**WHAT YOU HAVE TO DO**
Would you copy the records exactly, leaving the pictures out?

[Data entries]
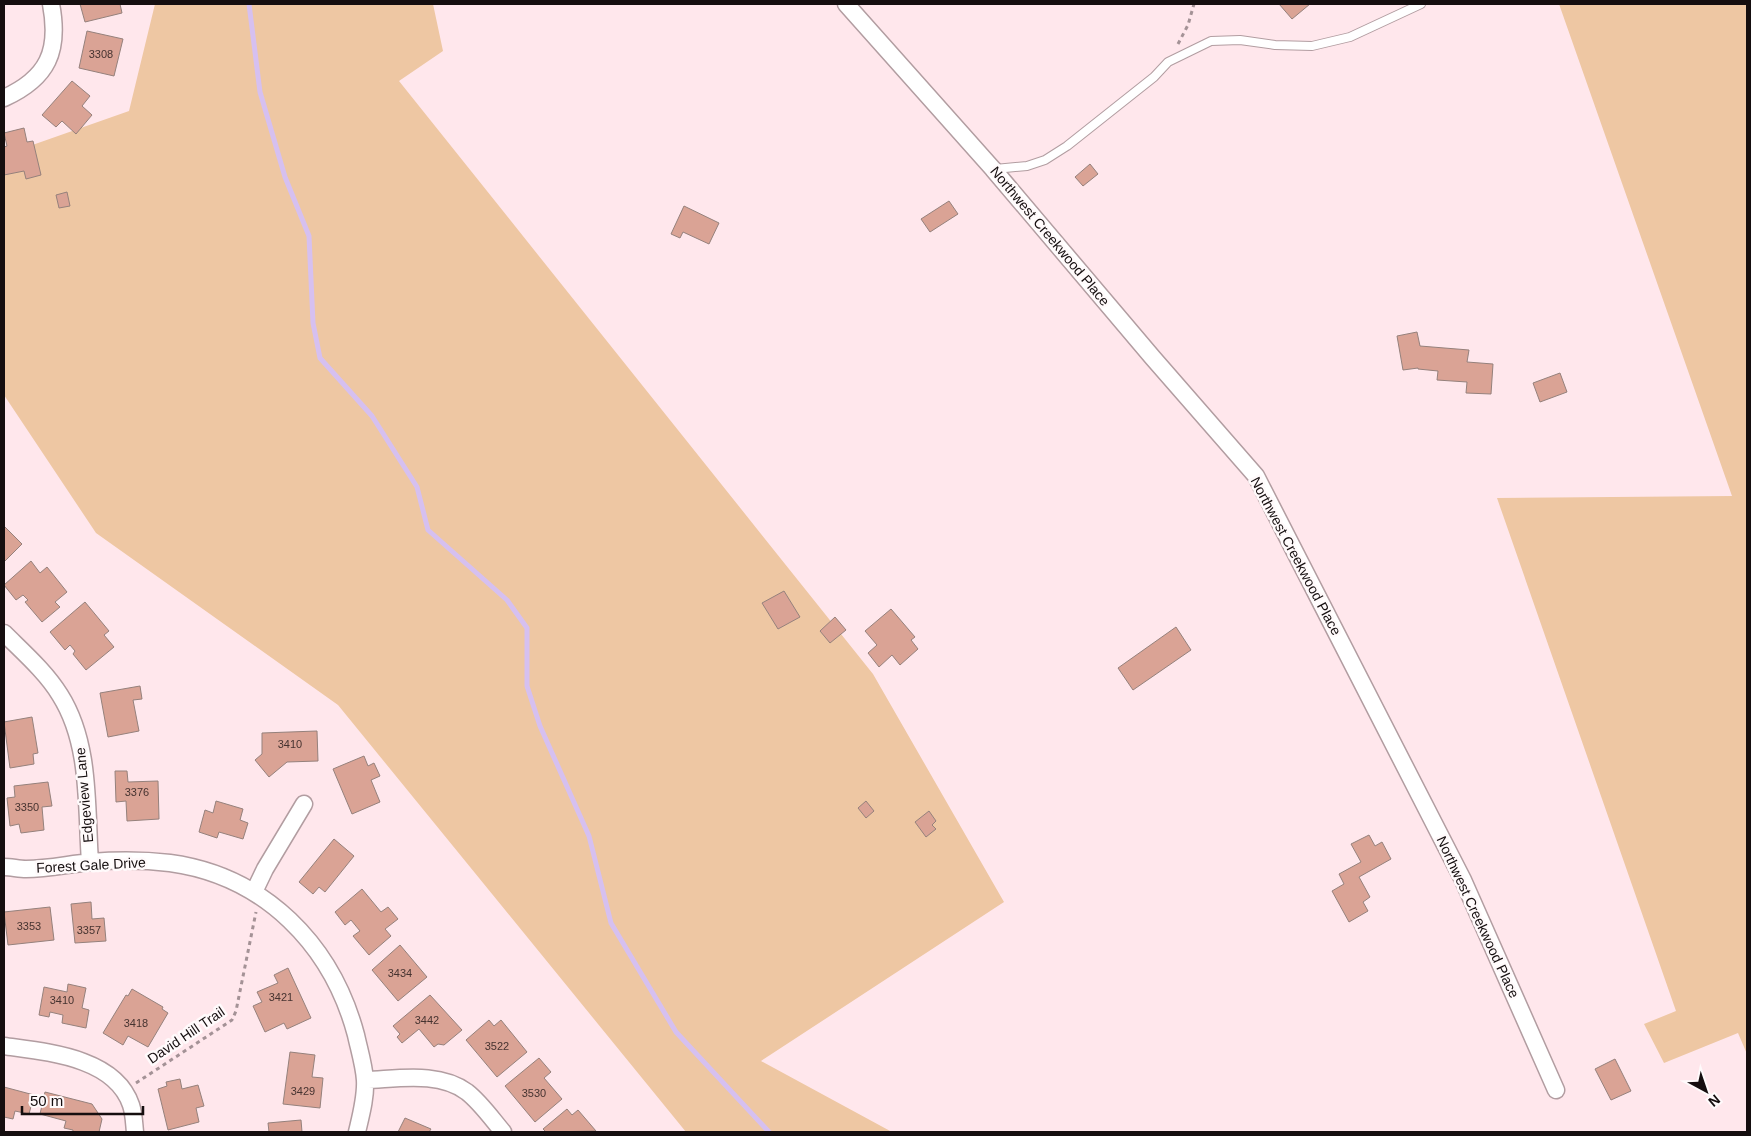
<svg xmlns="http://www.w3.org/2000/svg" width="1751" height="1136" font-family="Helvetica,sans-serif">
	<rect width="100%" height="100%" fill="#ffe7ec"/>
	<path fill="#eec7a3" d="M155,4H433L443,51L399,81L873,674L1004,902L761,1061L892,1132H686L338,705L96,533L4,395V155L129,111Z
		M1559,4H1747V1054L1738,1033L1664,1063L1644,1024L1676,1011L1497,498L1732,496Z"/>
	<g fill="none" stroke-linecap="round" stroke-linejoin="round">
		<path stroke="#d6c0f0" stroke-width="5" d="M249,4L260,92L285,177L309,236L313,323L320,358L372,416L417,487L428,530L507,600L527,628V686L540,726L589,836L611,923L676,1032L769,1132"/>
	</g>
	<path fill="#daa395" stroke="#95817c" d="M80,4H120L122,13L85,22Z
		M1279,4H1310L1292,19Z
		M87,31L123,39L114,76L79,68Z
		M72,81L90,96L82,106L92,115L76,134L62,121L56,127L42,115Z
		M24,128L27,142L33,141L41,175L26,179L24,171L4,175V147L7,146L4,133Z
		M1090,164L1098,174L1083,186L1075,177Z
		M67,192L70,206L59,208L56,195Z
		M949,201L958,214L930,232L921,219Z
		M684,206L719,223L709,244L683,232L680,238L671,234Z
		M1417,332L1420,346L1469,350L1467,362L1493,364L1491,394L1466,393L1467,382L1437,380L1438,371L1418,369V368L1403,370L1397,336Z
		M1560,373L1567,392L1540,402L1533,383Z
		M4,526L22,544L4,562Z
		M31,561L40,573L47,567L67,592L55,602L60,607L42,622L25,602L28,600L23,595L16,600L4,585Z
		M784,591L800,617L778,629L762,603Z
		M85,602L109,631L104,635L114,647L86,670L73,654L75,651L70,645L65,650L50,632Z
		M891,609L915,637L911,640L918,649L900,665L892,655L879,667L868,653L877,645L865,631Z
		M835,617L846,630L830,643L820,631Z
		M1176,627L1191,650L1133,690L1118,668Z
		M140,686L142,699L133,700L139,731L108,737L100,693Z
		M32,717L38,753L33,754L34,764L10,768L4,722Z
		M317,731L318,761L287,762L269,777L255,760L262,754V733Z
		M364,756L368,766L374,763L380,776L371,780L380,802L352,814L333,769Z
		M115,771H127L128,782L158,781L159,819L127,821L126,801L116,802Z
		M48,782L52,806L42,807L44,830L21,833L19,824L10,826L7,798L15,797L14,786Z
		M216,801L243,809L240,820L248,823L243,839L219,832L217,838L199,832L205,810L213,813Z
		M866,801L874,811L866,818L858,808Z
		M929,811L936,821L932,825L936,829L926,837L915,822Z
		M1369,835L1375,846L1382,842L1391,859L1359,877L1370,897L1363,902L1368,911L1349,922L1332,891L1344,884L1339,874L1361,862L1351,844Z
		M334,839L354,856L325,892L319,887L313,894L299,882Z
		M362,889L381,912L388,907L398,919L385,929L391,936L369,955L353,936L360,931L351,920L345,925L335,912Z
		M91,902L92,919L104,918L106,941L75,943L71,904Z
		M50,907L54,940L8,945L4,912Z
		M400,945L427,977L398,1001L372,970Z
		M288,968L311,1018L287,1029L284,1023L265,1032L253,1006L262,1002L257,992L278,983L274,975Z
		M68,984L86,988L82,1008L89,1010L86,1028L62,1023L63,1015L50,1012L49,1017L39,1015L44,987L67,992Z
		M132,989L163,1007L162,1009L168,1013L148,1047L128,1036L123,1045L103,1033L126,995L128,996Z
		M430,995L462,1030L444,1045L438,1044L434,1047L419,1029L402,1043L397,1037L400,1034L393,1026Z
		M489,1020L494,1026L501,1020L527,1052L497,1077L466,1040Z
		M290,1052L315,1055L312,1077L323,1078L320,1108L283,1104Z
		M539,1058L551,1072L544,1078L562,1099L535,1122L505,1086Z
		M1615,1059L1631,1091L1611,1100L1595,1069Z
		M180,1079L182,1089L198,1085L204,1106L196,1108L199,1122L168,1130L158,1089L167,1086L166,1082Z
		M4,1087L34,1095L29,1114L15,1111L13,1119L4,1117Z
		M45,1092L92,1104L102,1119L99,1132H73V1130L64,1128L66,1121L40,1114Z
		M567,1109L572,1115L578,1110L596,1131L546,1132L543,1129Z
		M405,1118L431,1129L429,1132H398Z
		M301,1120L302,1132H269L268,1123Z"/>
	<g fill="none" stroke-linecap="round" stroke-linejoin="round">
		<defs>
			<path id="lane" d="M995,169L1027,166L1045,160L1067,146L1154,77L1168,62L1211,41L1240,40L1275,45L1312,46L1350,37L1421,4"/>
			<path id="street" d="M846,4L993,169L1153,358L1256,476L1463,880L1556,1090
				M4,98C48,78 60,51 51,4
				M4,633C23,652 46,672 60,695C91,744 86,807 90,862
				M4,867C11,867 19,869 26,869C48,869 69,864 91,862C116,860 144,860 170,863C265,876 332,945 356,1035C359,1049 364,1065 365,1080C366,1097 361,1115 357,1132
				M254,892L265,869L304,804
				M4,1046C46,1052 115,1057 131,1105C134,1114 134,1123 135,1132
				M365,1080C398,1079 439,1071 467,1092C481,1103 492,1119 503,1132"/>
		</defs>
		<use href="#lane" stroke="#b29da1" stroke-width="10"/>
		<use href="#street" stroke="#b29da1" stroke-width="19"/>
		<path stroke="#a49296" stroke-width="3" stroke-dasharray="4 4" stroke-linecap="butt" d="M1178,44L1188,25L1194,4
			M136,1083L232,1020L236,1011L256,912"/>
		<use href="#lane" stroke="#fff" stroke-width="8"/>
		<use href="#street" stroke="#fff" stroke-width="16"/>
	</g>
	<g text-anchor="middle" stroke-width="5" stroke-linejoin="round" paint-order="stroke">
		<g font-size="11" fill="#463330">
			<text x="101" y="58">3308</text>
			<text x="290" y="748">3410</text>
			<text x="137" y="796">3376</text>
			<text x="27" y="811">3350</text>
			<text x="29" y="930">3353</text>
			<text x="89" y="934">3357</text>
			<text x="400" y="977">3434</text>
			<text x="281" y="1001">3421</text>
			<text x="62" y="1004">3410</text>
			<text x="427" y="1024">3442</text>
			<text x="136" y="1027">3418</text>
			<text x="497" y="1050">3522</text>
			<text x="303" y="1095">3429</text>
			<text x="534" y="1097">3530</text>
		</g>
		<g font-size="14" fill="#150e0f" stroke="#fffafb">
			<text transform="translate(1050 236) rotate(50)" y="5">Northwest Creekwood Place</text>
			<text transform="translate(1296 556) rotate(62)" y="5">Northwest Creekwood Place</text>
			<text transform="translate(84 795) rotate(-95)" y="5">Edgeview Lane</text>
			<text transform="translate(91 865) rotate(-3)" y="5">Forest Gale Drive</text>
			<text transform="translate(1478 917) rotate(65)" y="5">Northwest Creekwood Place</text>
			<text transform="translate(186 1035) rotate(-34)" y="5">David Hill Trail</text>
		</g>
	</g>
	<rect width="1751" height="1136" fill="none" stroke="#150e0f" stroke-width="10"/>
	<g transform="translate(1706 1091) rotate(140)" stroke="#fffafb" stroke-width="4" paint-order="stroke">
	<path d="M0-4L9 19L0 12L-9 19Z" fill="#150e0f"/>
	<text y="-8" font-size="14" font-weight="bold" text-anchor="middle" fill="#150e0f">N</text>
	</g>
	<path d="M22 1106v8h121v-8" fill="none" stroke="#150e0f" stroke-width="2.5"/>
	<text x="30" y="1106" font-size="15" fill="#150e0f" stroke="#fffafb" stroke-width="4" paint-order="stroke">50 m</text>
</svg>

**SOLUTION**
<svg xmlns="http://www.w3.org/2000/svg" width="1751" height="1136" font-family="Helvetica,sans-serif">
	<rect width="100%" height="100%" fill="#ffe7ec"/>
	<path fill="#eec7a3" d="M155,4H433L443,51L399,81L873,674L1004,902L761,1061L892,1132H686L338,705L96,533L4,395V155L129,111Z
		M1559,4H1747V1054L1738,1033L1664,1063L1644,1024L1676,1011L1497,498L1732,496Z"/>
	<g fill="none" stroke-linecap="round" stroke-linejoin="round">
		<path stroke="#d6c0f0" stroke-width="5" d="M249,4L260,92L285,177L309,236L313,323L320,358L372,416L417,487L428,530L507,600L527,628V686L540,726L589,836L611,923L676,1032L769,1132"/>
	</g>
	<path fill="#daa395" stroke="#95817c" d="M80,4H120L122,13L85,22Z
		M1279,4H1310L1292,19Z
		M87,31L123,39L114,76L79,68Z
		M72,81L90,96L82,106L92,115L76,134L62,121L56,127L42,115Z
		M24,128L27,142L33,141L41,175L26,179L24,171L4,175V147L7,146L4,133Z
		M1090,164L1098,174L1083,186L1075,177Z
		M67,192L70,206L59,208L56,195Z
		M949,201L958,214L930,232L921,219Z
		M684,206L719,223L709,244L683,232L680,238L671,234Z
		M1417,332L1420,346L1469,350L1467,362L1493,364L1491,394L1466,393L1467,382L1437,380L1438,371L1418,369V368L1403,370L1397,336Z
		M1560,373L1567,392L1540,402L1533,383Z
		M4,526L22,544L4,562Z
		M31,561L40,573L47,567L67,592L55,602L60,607L42,622L25,602L28,600L23,595L16,600L4,585Z
		M784,591L800,617L778,629L762,603Z
		M85,602L109,631L104,635L114,647L86,670L73,654L75,651L70,645L65,650L50,632Z
		M891,609L915,637L911,640L918,649L900,665L892,655L879,667L868,653L877,645L865,631Z
		M835,617L846,630L830,643L820,631Z
		M1176,627L1191,650L1133,690L1118,668Z
		M140,686L142,699L133,700L139,731L108,737L100,693Z
		M32,717L38,753L33,754L34,764L10,768L4,722Z
		M317,731L318,761L287,762L269,777L255,760L262,754V733Z
		M364,756L368,766L374,763L380,776L371,780L380,802L352,814L333,769Z
		M115,771H127L128,782L158,781L159,819L127,821L126,801L116,802Z
		M48,782L52,806L42,807L44,830L21,833L19,824L10,826L7,798L15,797L14,786Z
		M216,801L243,809L240,820L248,823L243,839L219,832L217,838L199,832L205,810L213,813Z
		M866,801L874,811L866,818L858,808Z
		M929,811L936,821L932,825L936,829L926,837L915,822Z
		M1369,835L1375,846L1382,842L1391,859L1359,877L1370,897L1363,902L1368,911L1349,922L1332,891L1344,884L1339,874L1361,862L1351,844Z
		M334,839L354,856L325,892L319,887L313,894L299,882Z
		M362,889L381,912L388,907L398,919L385,929L391,936L369,955L353,936L360,931L351,920L345,925L335,912Z
		M91,902L92,919L104,918L106,941L75,943L71,904Z
		M50,907L54,940L8,945L4,912Z
		M400,945L427,977L398,1001L372,970Z
		M288,968L311,1018L287,1029L284,1023L265,1032L253,1006L262,1002L257,992L278,983L274,975Z
		M68,984L86,988L82,1008L89,1010L86,1028L62,1023L63,1015L50,1012L49,1017L39,1015L44,987L67,992Z
		M132,989L163,1007L162,1009L168,1013L148,1047L128,1036L123,1045L103,1033L126,995L128,996Z
		M430,995L462,1030L444,1045L438,1044L434,1047L419,1029L402,1043L397,1037L400,1034L393,1026Z
		M489,1020L494,1026L501,1020L527,1052L497,1077L466,1040Z
		M290,1052L315,1055L312,1077L323,1078L320,1108L283,1104Z
		M539,1058L551,1072L544,1078L562,1099L535,1122L505,1086Z
		M1615,1059L1631,1091L1611,1100L1595,1069Z
		M180,1079L182,1089L198,1085L204,1106L196,1108L199,1122L168,1130L158,1089L167,1086L166,1082Z
		M4,1087L34,1095L29,1114L15,1111L13,1119L4,1117Z
		M45,1092L92,1104L102,1119L99,1132H73V1130L64,1128L66,1121L40,1114Z
		M567,1109L572,1115L578,1110L596,1131L546,1132L543,1129Z
		M405,1118L431,1129L429,1132H398Z
		M301,1120L302,1132H269L268,1123Z"/>
	<g fill="none" stroke-linecap="round" stroke-linejoin="round">
		<defs>
			<path id="lane" d="M995,169L1027,166L1045,160L1067,146L1154,77L1168,62L1211,41L1240,40L1275,45L1312,46L1350,37L1421,4"/>
			<path id="street" d="M846,4L993,169L1153,358L1256,476L1463,880L1556,1090
				M4,98C48,78 60,51 51,4
				M4,633C23,652 46,672 60,695C91,744 86,807 90,862
				M4,867C11,867 19,869 26,869C48,869 69,864 91,862C116,860 144,860 170,863C265,876 332,945 356,1035C359,1049 364,1065 365,1080C366,1097 361,1115 357,1132
				M254,892L265,869L304,804
				M4,1046C46,1052 115,1057 131,1105C134,1114 134,1123 135,1132
				M365,1080C398,1079 439,1071 467,1092C481,1103 492,1119 503,1132"/>
		</defs>
		<use href="#lane" stroke="#b29da1" stroke-width="10"/>
		<use href="#street" stroke="#b29da1" stroke-width="19"/>
		<path stroke="#a49296" stroke-width="3" stroke-dasharray="4 4" stroke-linecap="butt" d="M1178,44L1188,25L1194,4
			M136,1083L232,1020L236,1011L256,912"/>
		<use href="#lane" stroke="#fff" stroke-width="8"/>
		<use href="#street" stroke="#fff" stroke-width="16"/>
	</g>
	<g text-anchor="middle" stroke-width="5" stroke-linejoin="round" paint-order="stroke">
		<g font-size="11" fill="#463330">
			<text x="101" y="58">3308</text>
			<text x="290" y="748">3410</text>
			<text x="137" y="796">3376</text>
			<text x="27" y="811">3350</text>
			<text x="29" y="930">3353</text>
			<text x="89" y="934">3357</text>
			<text x="400" y="977">3434</text>
			<text x="281" y="1001">3421</text>
			<text x="62" y="1004">3410</text>
			<text x="427" y="1024">3442</text>
			<text x="136" y="1027">3418</text>
			<text x="497" y="1050">3522</text>
			<text x="303" y="1095">3429</text>
			<text x="534" y="1097">3530</text>
		</g>
		<g font-size="14" fill="#150e0f" stroke="#fffafb">
			<text transform="translate(1050 236) rotate(50)" y="5">Northwest Creekwood Place</text>
			<text transform="translate(1296 556) rotate(62)" y="5">Northwest Creekwood Place</text>
			<text transform="translate(84 795) rotate(-95)" y="5">Edgeview Lane</text>
			<text transform="translate(91 865) rotate(-3)" y="5">Forest Gale Drive</text>
			<text transform="translate(1478 917) rotate(65)" y="5">Northwest Creekwood Place</text>
			<text transform="translate(186 1035) rotate(-34)" y="5">David Hill Trail</text>
		</g>
	</g>
	<rect width="1751" height="1136" fill="none" stroke="#150e0f" stroke-width="10"/>
	<g transform="translate(1706 1091) rotate(140)" stroke="#fffafb" stroke-width="4" paint-order="stroke">
	<path d="M0-4L9 19L0 12L-9 19Z" fill="#150e0f"/>
	<text y="-8" font-size="14" font-weight="bold" text-anchor="middle" fill="#150e0f">N</text>
	</g>
	<path d="M22 1106v8h121v-8" fill="none" stroke="#150e0f" stroke-width="2.5"/>
	<text x="30" y="1106" font-size="15" fill="#150e0f" stroke="#fffafb" stroke-width="4" paint-order="stroke">50 m</text>
</svg>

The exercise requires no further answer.